Но не зря говорят: «Пришла беда, отворяй ворота».
Люди остались не только без воды, но и без дороги, потому что плотина соединяла Лесную с главной улицей Петуховки.
– М-да, – глубокомысленно изрек Семируков, стоя на краю оврага в окружении «лесников». – Надо срочно отремонтировать плотину. Забота о социальном благополучии граждан – краеугольный камень нашей работы.
– Камень, гришь? – подал голос с задних рядов Еремеич. – Я дам камни на ремонт. Вчера разобрали старую баню, так что камень есть, правда, не крае... крае…краеугольный.
– Камень – не проблема, – с удовольствием продолжал озабочиваться глава, – надо разработать пээсде.
– А в чем вопрос? – довольно усмехнулся Бычков, бывший колхозный ветеринар. – Разработаем все пээсде – лишь бы дали.

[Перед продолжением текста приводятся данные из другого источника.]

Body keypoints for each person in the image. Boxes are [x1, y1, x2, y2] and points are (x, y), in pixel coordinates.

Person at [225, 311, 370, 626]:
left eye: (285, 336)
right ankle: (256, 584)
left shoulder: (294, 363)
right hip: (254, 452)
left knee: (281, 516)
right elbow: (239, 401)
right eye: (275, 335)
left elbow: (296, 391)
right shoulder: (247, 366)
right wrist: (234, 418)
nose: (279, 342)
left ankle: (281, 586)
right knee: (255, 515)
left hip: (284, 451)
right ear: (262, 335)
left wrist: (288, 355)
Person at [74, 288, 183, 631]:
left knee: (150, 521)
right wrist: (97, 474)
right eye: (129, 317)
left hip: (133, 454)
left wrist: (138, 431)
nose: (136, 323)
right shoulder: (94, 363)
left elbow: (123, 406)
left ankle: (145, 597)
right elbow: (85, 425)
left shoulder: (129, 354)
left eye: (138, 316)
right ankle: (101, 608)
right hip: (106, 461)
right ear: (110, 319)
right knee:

Но оформление проектно-сметной документации по традиции затянулось. Не помогли ни письма в райгазету, ни многочисленные челобитные. Пришлось перезимовать без воды. Трудно сказать, чем бы все это завершилось, если бы не умопомрачительная выходка самородка-гармониста Федора Клавишкина. Вообще-то он работал в городе, но постоянно приезжал в Петуховку, где на Лесной жила его тятя. Именно ему на районном празднике в честь женского дня каким-то образом удалось с гармошкой заскочить на главную сцену и спеть наспех сочиненную частушку:
«Мать честная,
Улица Лесная!
Умираем без воды,
Пивом писаем в кусты».
Эта сценка каким-то чудом попалась на глаза губернатору. Только после этого все завертелось. Было решено строить плотину и дорогу так называемым методом софинансирования. «Лесники», конечно, очень обрадовались, но счастье длилось недолго – чтобы начать стройку, надо было собрать с населения почти триста тысяч рублей. Кое-как наскребли половину, но где взять остальные деньги?
Чтобы решить этот вопрос, Семируков объявил сход граждан.
Вечером, уже в апреле, люди собрались в клубе. «Лесники» пришли почти все – человек двадцать, но большая часть жителей села осталась дома. Почему они проигнорировали собрание, стало ясно уже с первых минут.
– А чё, мы должны за них свои кровные деньги отдавать?! – показывая пальцами на «лесников», стали петушиться некоторые жители села, особенно с Центральной улицы, которая была заасфальтирована еще в советское время – в год, когда космонавт Леонов впервые в мире вышел в открытый космос.
Пошумели-пошумели и на том все закончилось.
«Лесники» потопали домой, понурив головы. Предзакатное солнце сочувственно смотрело им вслед и грело согбенные спины.
Они подошли к плотине и как по команде остановились – хоть картину «Утраченные грезы» с них пиши.
Все стояли молча. Казалось, над всей округой навис вопрос: «Что делать»? Только Бычков усердно, никого и ничего не замечая, аппетитно причмокывая губами, шарил по смартфону.
Ульяне Самолаевой, разведенке нижесредней упитанности и вышесредних лет, это не понравилось. Она подкралась к Бычкову сзади и заглянула через плечо.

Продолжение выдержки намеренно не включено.